Thanks for starting the topic @towynlin. Let me start with a status update on where I've got to with the runtime-api
branch.
The work in that branch has been focussed on teasing apart the internals of the node app that is Node-RED to provide as crisps separation as possible between logical components. This is a prelude to those logical components becoming their own node modules.
At a high-level the goal is to have separate editor and runtime node modules (there will likely be other modules split out for reuse but are less relevant to the main split).
The editor
module contains the HTML/CSS/JS resources of the editor and an express app that is used to serve them app - implementing the adminAuth
security and user management.
The runtime
module is the core of node-red responsible for instantiating nodes as per a flow configuration and running them.
Currently there is fair-to-good separation of these two components in the code base, but when you get into the details, they are still too entwined without a complete separation of concerns. This is where the new runtime-api comes in. The runtime-api is exposed by the runtime module. The editor module, when instantiated expects to be given an instance of the runtime-api. This is kinda representing in figure 1 in the following image:
Figure 2 shows how the node-red
module will take those two sub-modules and plug one straight into the other. So any request from the editor is passed straight into the runtime via the runtime-api.
Figure 3 shows how the split can be done; the editor module is given a custom implementation of the runtime-api which does whatever it wants - in this instance, some custom IPC mechanism that invokes the runtime-api exposed by the runtime module running elsewhere.
Unlike the existing, undocumented, runtime api, the new runtime-api provides a consistent design to make it easier to create custom implementations of it. In a novel approach, I've been documenting the API as I go (having added jsdoc to the build process) - you can see the full API as it currently stands here. Every function takes a single options object and returns a promise - so every function call can complete asynchronously. The options object has a user
property that will identify the user calling the API, plus any function-specific properties.
By providing the user
object, a custom implementation can make routing decisions on where to send the request to - as shown in Figure 4 below:
For completeness sake, even for scenarios where there's a single editor and single runtime running in the same node process, the same principle can be used to insert custom logic in the runtime-api path.
As a side note, we cannot lightly change what require('node-red')
returns - it may not be documented, but there's too much code out there that depends on it. I'm uneasy about using the 0.x->1.x
major version bump as an excuse to break it... although it would be legitimate if we chose to do so. It's a big decision to make.

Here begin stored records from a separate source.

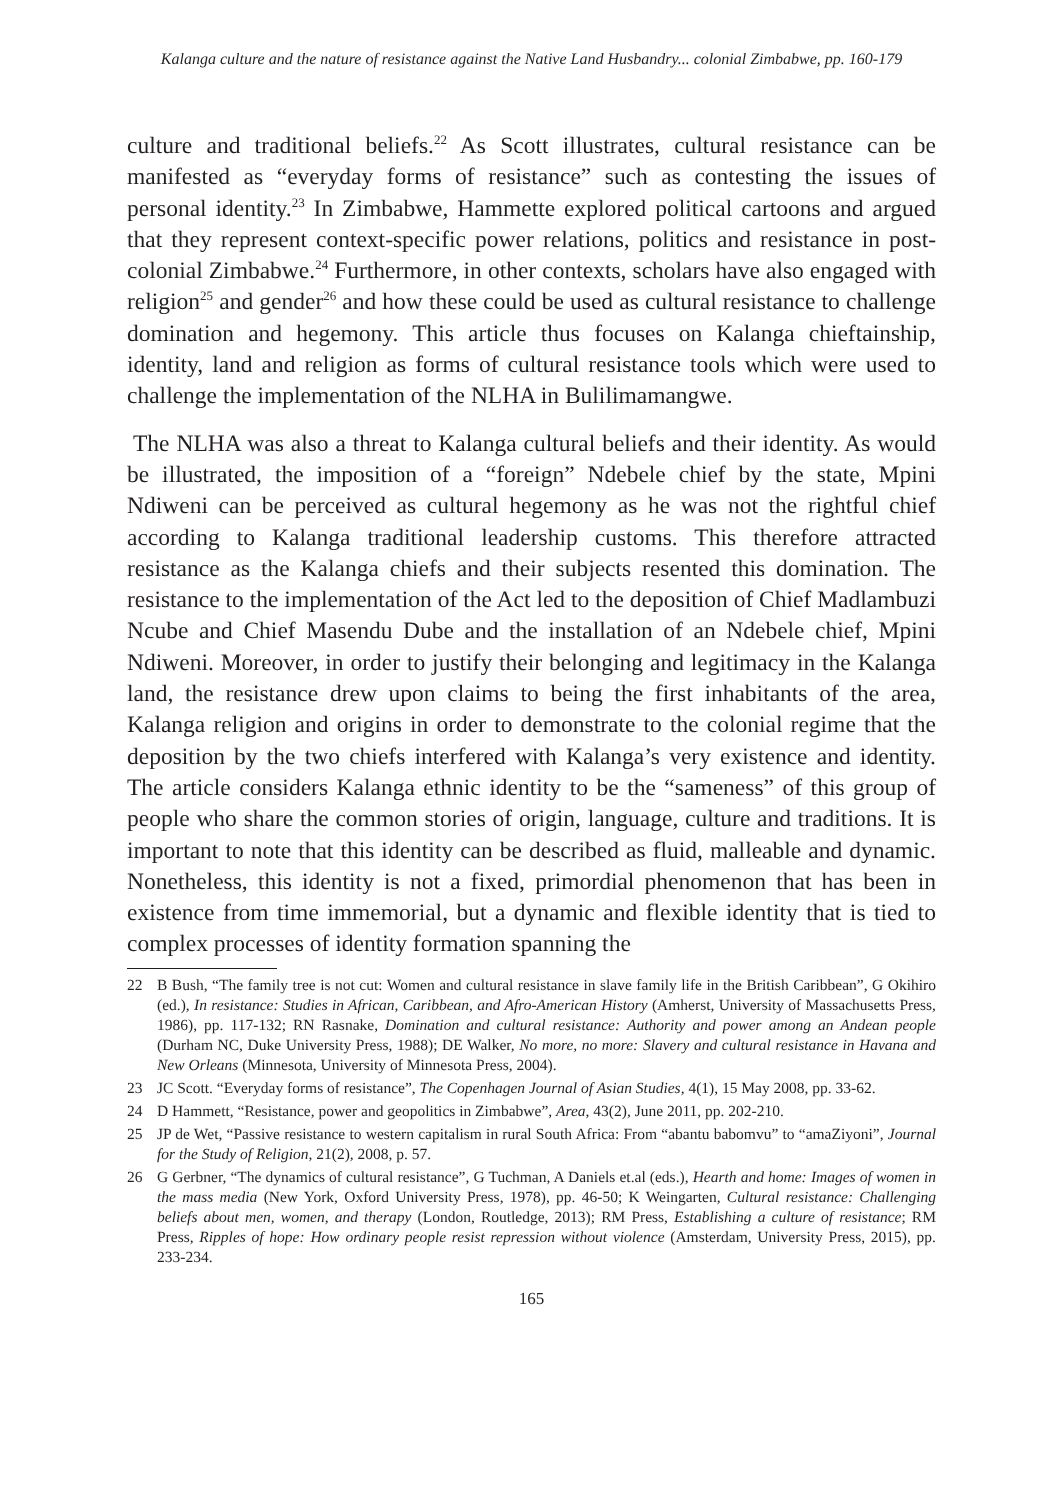Kalanga culture and the nature of resistance against the Native Land Husbandry... colonial Zimbabwe, pp. 160-179
culture and traditional beliefs.<sup>22</sup> As Scott illustrates, cultural resistance can be manifested as “everyday forms of resistance” such as contesting the issues of personal identity.<sup>23</sup> In Zimbabwe, Hammette explored political cartoons and argued that they represent context-specific power relations, politics and resistance in post-colonial Zimbabwe.<sup>24</sup> Furthermore, in other contexts, scholars have also engaged with religion<sup>25</sup> and gender<sup>26</sup> and how these could be used as cultural resistance to challenge domination and hegemony. This article thus focuses on Kalanga chieftainship, identity, land and religion as forms of cultural resistance tools which were used to challenge the implementation of the NLHA in Bulilimamangwe.
The NLHA was also a threat to Kalanga cultural beliefs and their identity. As would be illustrated, the imposition of a “foreign” Ndebele chief by the state, Mpini Ndiweni can be perceived as cultural hegemony as he was not the rightful chief according to Kalanga traditional leadership customs. This therefore attracted resistance as the Kalanga chiefs and their subjects resented this domination. The resistance to the implementation of the Act led to the deposition of Chief Madlambuzi Ncube and Chief Masendu Dube and the installation of an Ndebele chief, Mpini Ndiweni. Moreover, in order to justify their belonging and legitimacy in the Kalanga land, the resistance drew upon claims to being the first inhabitants of the area, Kalanga religion and origins in order to demonstrate to the colonial regime that the deposition by the two chiefs interfered with Kalanga’s very existence and identity. The article considers Kalanga ethnic identity to be the “sameness” of this group of people who share the common stories of origin, language, culture and traditions. It is important to note that this identity can be described as fluid, malleable and dynamic. Nonetheless, this identity is not a fixed, primordial phenomenon that has been in existence from time immemorial, but a dynamic and flexible identity that is tied to complex processes of identity formation spanning the
22 B Bush, “The family tree is not cut: Women and cultural resistance in slave family life in the British Caribbean”, G Okihiro (ed.), In resistance: Studies in African, Caribbean, and Afro-American History (Amherst, University of Massachusetts Press, 1986), pp. 117-132; RN Rasnake, Domination and cultural resistance: Authority and power among an Andean people (Durham NC, Duke University Press, 1988); DE Walker, No more, no more: Slavery and cultural resistance in Havana and New Orleans (Minnesota, University of Minnesota Press, 2004).
23 JC Scott. “Everyday forms of resistance”, The Copenhagen Journal of Asian Studies, 4(1), 15 May 2008, pp. 33-62.
24 D Hammett, “Resistance, power and geopolitics in Zimbabwe”, Area, 43(2), June 2011, pp. 202-210.
25 JP de Wet, “Passive resistance to western capitalism in rural South Africa: From “abantu babomvu” to “amaZiyoni”, Journal for the Study of Religion, 21(2), 2008, p. 57.
26 G Gerbner, “The dynamics of cultural resistance”, G Tuchman, A Daniels et.al (eds.), Hearth and home: Images of women in the mass media (New York, Oxford University Press, 1978), pp. 46-50; K Weingarten, Cultural resistance: Challenging beliefs about men, women, and therapy (London, Routledge, 2013); RM Press, Establishing a culture of resistance; RM Press, Ripples of hope: How ordinary people resist repression without violence (Amsterdam, University Press, 2015), pp. 233-234.
165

In its current form, the runtime-api branch implies a set of modules as follows:
@node-red/editor
- contains the HTML/CSS/JS resources of the editor and an express app that is used to serve them app - implementing the adminAuth
security and user management.
@node-red/runtime
- the core runtime of node-red.
@node-red/utils
- common util code shared by runtime and editor - logging, i18n
@node-red/registry
- the runtime component responsible for loading node modules in the runtime
Chris Hiller (@boneskull) has done some great work modelling a monorepo approach. Whilst that has been done independently of the runtime-api
branch and the fine details of the modules aren't slightly different, it does a good job of showing the principle of using lerna.js
to manage the monorepo.
Current issues
So, now we get to the good stuff.... the problems I don't have solutions for yet
-
This is a big one: any node is free to expose its own HTTP routes on the httpAdmin express app we expose. This is used, for example, by the Serial node so it can retrieve a list of active serial ports when the user is configuring it. If such a node is instantiated on a runtime that is remote to the editor, when an http request comes in to the editor app for such a route we don't know how to handle it. Similarly the HTTP endpoints the Debug and Inject nodes add to handle the presses of their buttons in the editor.

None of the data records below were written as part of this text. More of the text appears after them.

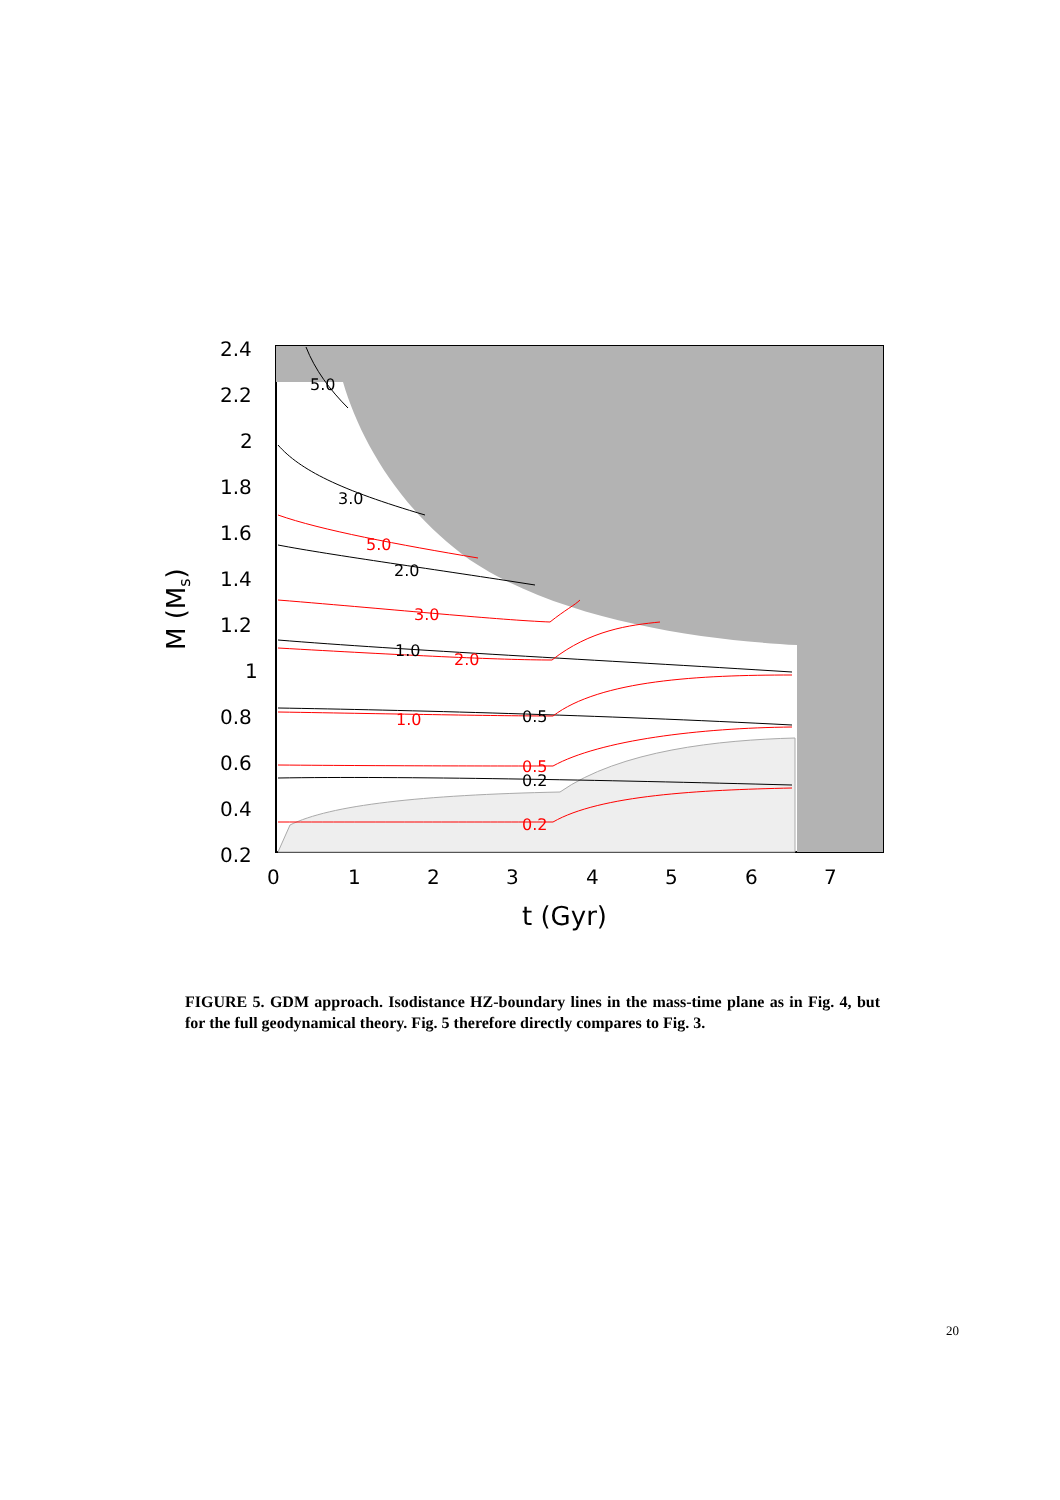2.4
2.2
2
1.8
1.6
1.4
1.2
1
0.8
0.6
0.4
0.2
0
1
2
3
4
5
6
7
t (Gyr)
M (Ms)
5.0
3.0
2.0
1.0
0.5
0.2
5.0
3.0
2.0
1.0
0.5
0.2
FIGURE 5. GDM approach. Isodistance HZ-boundary lines in the mass-time plane as in Fig. 4, but for the full geodynamical theory. Fig. 5 therefore directly compares to Fig. 3.
20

There are a couple possible solutions:
a. add to the runtime-api the ability to query what routes a node has added and have a generic route handler in the editor app that is then able to proxy the request. Except... its express.js and some nodes add middleware we don't know about that goes beyond simple http GET/POST - such as serving static content the node provides.
b. hang all node-specified routes of a well-known path, so the editor app is able to proxy them en-masse.
-
How to provide the editor as an entirely static set of resources that could be served from S3 or similar.
The issue here is how to bootstrap the editor so it knows where to send its admin http requests to. The fact the editor's routes for serving static content (default icons, css etc) is muddled up with the admin routes (getting a custom node icon, deploying flows) makes separating the two a bit tricky. This isn't insurmountable - just needs a bit more poking at to find the right model.
Next steps
There are a couple threads of activity. One is to get things moved over to the monorepo structure. This is massively disruptive and will make porting fixes between the 0.18.x stream and the development branch a headache - so we need to pick the right moment to do so.
The other thread is to figure out how to address the node http routes issue.
And finally there is how to make the editor a more standalone set of static resources.